─── RECORDS FOR THIS TASK

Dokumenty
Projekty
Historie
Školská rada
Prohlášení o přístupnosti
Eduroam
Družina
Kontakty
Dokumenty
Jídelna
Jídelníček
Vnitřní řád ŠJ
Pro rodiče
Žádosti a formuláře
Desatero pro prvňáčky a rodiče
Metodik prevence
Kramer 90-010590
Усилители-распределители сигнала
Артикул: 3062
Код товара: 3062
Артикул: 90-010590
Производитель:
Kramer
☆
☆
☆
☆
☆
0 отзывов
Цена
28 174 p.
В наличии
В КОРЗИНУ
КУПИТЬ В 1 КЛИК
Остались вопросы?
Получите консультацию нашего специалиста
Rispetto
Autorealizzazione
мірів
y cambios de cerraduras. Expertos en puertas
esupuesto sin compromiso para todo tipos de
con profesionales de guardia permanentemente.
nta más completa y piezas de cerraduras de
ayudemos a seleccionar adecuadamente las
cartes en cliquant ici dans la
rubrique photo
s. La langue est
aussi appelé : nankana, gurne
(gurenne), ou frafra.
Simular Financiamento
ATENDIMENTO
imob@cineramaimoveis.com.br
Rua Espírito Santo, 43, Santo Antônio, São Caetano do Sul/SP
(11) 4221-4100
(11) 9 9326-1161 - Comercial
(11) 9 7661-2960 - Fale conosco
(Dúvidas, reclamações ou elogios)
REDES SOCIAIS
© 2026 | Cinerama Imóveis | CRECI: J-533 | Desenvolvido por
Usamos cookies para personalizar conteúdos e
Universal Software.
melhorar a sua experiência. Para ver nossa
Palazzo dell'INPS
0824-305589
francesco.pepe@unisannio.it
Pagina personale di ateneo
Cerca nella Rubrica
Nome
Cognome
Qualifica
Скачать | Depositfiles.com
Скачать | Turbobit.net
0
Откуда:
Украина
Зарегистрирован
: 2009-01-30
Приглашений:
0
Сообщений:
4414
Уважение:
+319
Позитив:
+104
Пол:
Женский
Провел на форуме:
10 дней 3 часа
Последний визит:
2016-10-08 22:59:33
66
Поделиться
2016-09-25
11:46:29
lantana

──────
─── RECORDS FOR THIS TASK

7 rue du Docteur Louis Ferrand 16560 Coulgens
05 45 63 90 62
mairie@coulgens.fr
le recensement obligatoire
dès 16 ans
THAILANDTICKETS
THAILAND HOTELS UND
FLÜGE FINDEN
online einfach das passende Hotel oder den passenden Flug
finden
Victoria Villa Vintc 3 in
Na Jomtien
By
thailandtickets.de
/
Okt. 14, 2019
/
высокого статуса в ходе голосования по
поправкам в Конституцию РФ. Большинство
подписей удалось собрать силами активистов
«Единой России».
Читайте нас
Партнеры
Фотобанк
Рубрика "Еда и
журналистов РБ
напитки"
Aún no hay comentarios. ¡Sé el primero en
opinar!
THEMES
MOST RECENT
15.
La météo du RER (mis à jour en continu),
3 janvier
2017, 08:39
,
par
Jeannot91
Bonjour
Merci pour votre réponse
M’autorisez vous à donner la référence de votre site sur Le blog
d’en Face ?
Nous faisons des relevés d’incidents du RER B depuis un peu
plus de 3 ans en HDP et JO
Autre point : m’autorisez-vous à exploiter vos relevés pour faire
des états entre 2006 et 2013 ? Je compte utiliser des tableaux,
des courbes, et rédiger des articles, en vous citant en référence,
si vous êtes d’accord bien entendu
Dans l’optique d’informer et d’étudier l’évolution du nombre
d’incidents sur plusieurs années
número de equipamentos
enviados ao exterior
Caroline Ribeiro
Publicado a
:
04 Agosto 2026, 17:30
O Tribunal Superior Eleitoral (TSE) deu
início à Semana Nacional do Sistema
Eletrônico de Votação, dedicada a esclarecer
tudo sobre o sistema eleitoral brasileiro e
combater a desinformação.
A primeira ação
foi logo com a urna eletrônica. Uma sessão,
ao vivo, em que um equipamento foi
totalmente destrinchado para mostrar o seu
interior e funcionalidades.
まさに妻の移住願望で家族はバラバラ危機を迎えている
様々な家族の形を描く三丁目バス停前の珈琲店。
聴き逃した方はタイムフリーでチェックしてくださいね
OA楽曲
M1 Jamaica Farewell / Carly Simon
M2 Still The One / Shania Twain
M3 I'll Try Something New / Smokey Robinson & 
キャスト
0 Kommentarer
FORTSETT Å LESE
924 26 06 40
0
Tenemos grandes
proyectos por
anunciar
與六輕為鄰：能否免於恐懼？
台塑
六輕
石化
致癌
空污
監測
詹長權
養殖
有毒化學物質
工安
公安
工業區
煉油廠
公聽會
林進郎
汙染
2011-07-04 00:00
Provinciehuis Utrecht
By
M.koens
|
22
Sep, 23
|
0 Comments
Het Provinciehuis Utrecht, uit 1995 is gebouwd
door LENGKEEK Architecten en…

──────

## HOW TO COMPLETE THIS TASK
Begin at the line that has "7 rue du Docteur Louis Ferrand 16560 Coulgens" and stop after the line that has "M’autorisez vous à". Write those lines out again, replacing "Bonjour" with "Bonsoir" and changing nothing else.

## COMPLETED EXERCISE
7 rue du Docteur Louis Ferrand 16560 Coulgens
05 45 63 90 62
mairie@coulgens.fr
le recensement obligatoire
dès 16 ans
THAILANDTICKETS
THAILAND HOTELS UND
FLÜGE FINDEN
online einfach das passende Hotel oder den passenden Flug
finden
Victoria Villa Vintc 3 in
Na Jomtien
By
thailandtickets.de
/
Okt. 14, 2019
/
высокого статуса в ходе голосования по
поправкам в Конституцию РФ. Большинство
подписей удалось собрать силами активистов
«Единой России».
Читайте нас
Партнеры
Фотобанк
Рубрика "Еда и
журналистов РБ
напитки"
Aún no hay comentarios. ¡Sé el primero en
opinar!
THEMES
MOST RECENT
15.
La météo du RER (mis à jour en continu),
3 janvier
2017, 08:39
,
par
Jeannot91
Bonsoir
Merci pour votre réponse
M’autorisez vous à donner la référence de votre site sur Le blog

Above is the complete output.